From Scientific American: https://www.scientificamerican.com/article/sex-redefined-the-idea-of-2-sexes-is-overly-simplistic1/

Biologists now think there is a larger spectrum than just binary female and male<

By Claire Ainsworth
Nature magazine
October 22, 2018

As a clinical geneticist, Paul James is accustomed to discussing some of the most delicate issues with his patients. But in early 2010, he found himself having a particularly awkward conversation about sex.

A 46-year-old pregnant woman had visited his clinic at the Royal Melbourne Hospital in Australia to hear the results of an amniocentesis test to screen her baby’s chromosomes for abnormalities. The baby was fine—but follow-up tests had revealed something astonishing about the mother. Her body was built of cells from two individuals, probably from twin embryos that had merged in her own mother’s womb. And there was more. One set of cells carried two X chromosomes, the complement that typically makes a person female; the other had an X and a Y. Halfway through her fifth decade and pregnant with her third child, the woman learned for the first time that a large part of her body was chromosomally male. “That’s kind of science-fiction material for someone who just came in for an amniocentesis,” says James.

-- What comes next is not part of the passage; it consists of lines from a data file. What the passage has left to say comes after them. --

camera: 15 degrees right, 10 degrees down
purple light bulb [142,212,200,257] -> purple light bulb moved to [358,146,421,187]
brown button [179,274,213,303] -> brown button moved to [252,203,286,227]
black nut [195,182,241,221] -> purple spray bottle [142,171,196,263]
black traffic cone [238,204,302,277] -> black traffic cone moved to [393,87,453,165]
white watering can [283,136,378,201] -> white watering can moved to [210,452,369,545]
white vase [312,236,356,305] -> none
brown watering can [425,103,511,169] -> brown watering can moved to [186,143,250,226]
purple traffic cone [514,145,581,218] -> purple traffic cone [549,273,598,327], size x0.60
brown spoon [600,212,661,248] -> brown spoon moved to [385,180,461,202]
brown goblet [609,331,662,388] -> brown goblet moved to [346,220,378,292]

Sex can be much more complicated than it at first seems. According to the simple scenario, the presence or absence of a Y chromosome is what counts: with it, you are male, and without it, you are female. But doctors have long known that some people straddle the boundary—their sex chromosomes say one thing, but their gonads (ovaries or testes) or sexual anatomy say another. Parents of children with these kinds of conditions—known as intersex conditions, or differences or disorders of sex development (DSDs)—often face difficult decisions about whether to bring up their child as a boy or a girl. Some researchers now say that as many as 1 person in 100 has some form of DSD.

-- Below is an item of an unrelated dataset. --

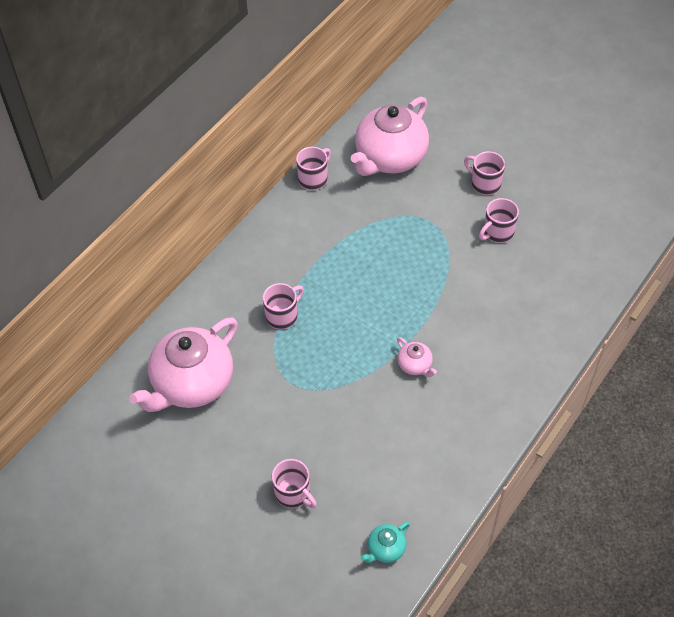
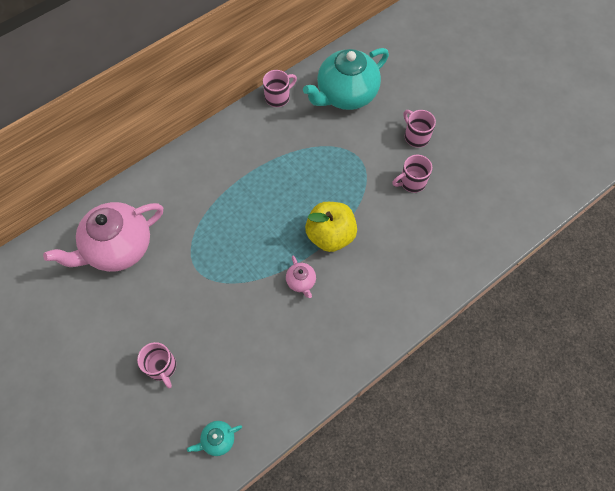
camera: 15 degrees right, 10 degrees up
pink mug [263,283,304,329] -> none
pink teapot [351,97,429,176] -> turquoise teapot [303,48,389,110]
none -> yellow apple [305,202,357,252]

When genetics is taken into consideration, the boundary between the sexes becomes even blurrier. Scientists have identified many of the genes involved in the main forms of DSD, and have uncovered variations in these genes that have subtle effects on a person’s anatomical or physiological sex. What’s more, new technologies in DNA sequencing and cell biology are revealing that almost everyone is, to varying degrees, a patchwork of genetically distinct cells, some with a sex that might not match that of the rest of their body. Some studies even suggest that the sex of each cell drives its behaviour, through a complicated network of molecular interactions. “I think there’s much greater diversity within male or female, and there is certainly an area of overlap where some people can’t easily define themselves within the binary structure,” says John Achermann, who studies sex development and endocrinology at University College London’s Institute of Child Health.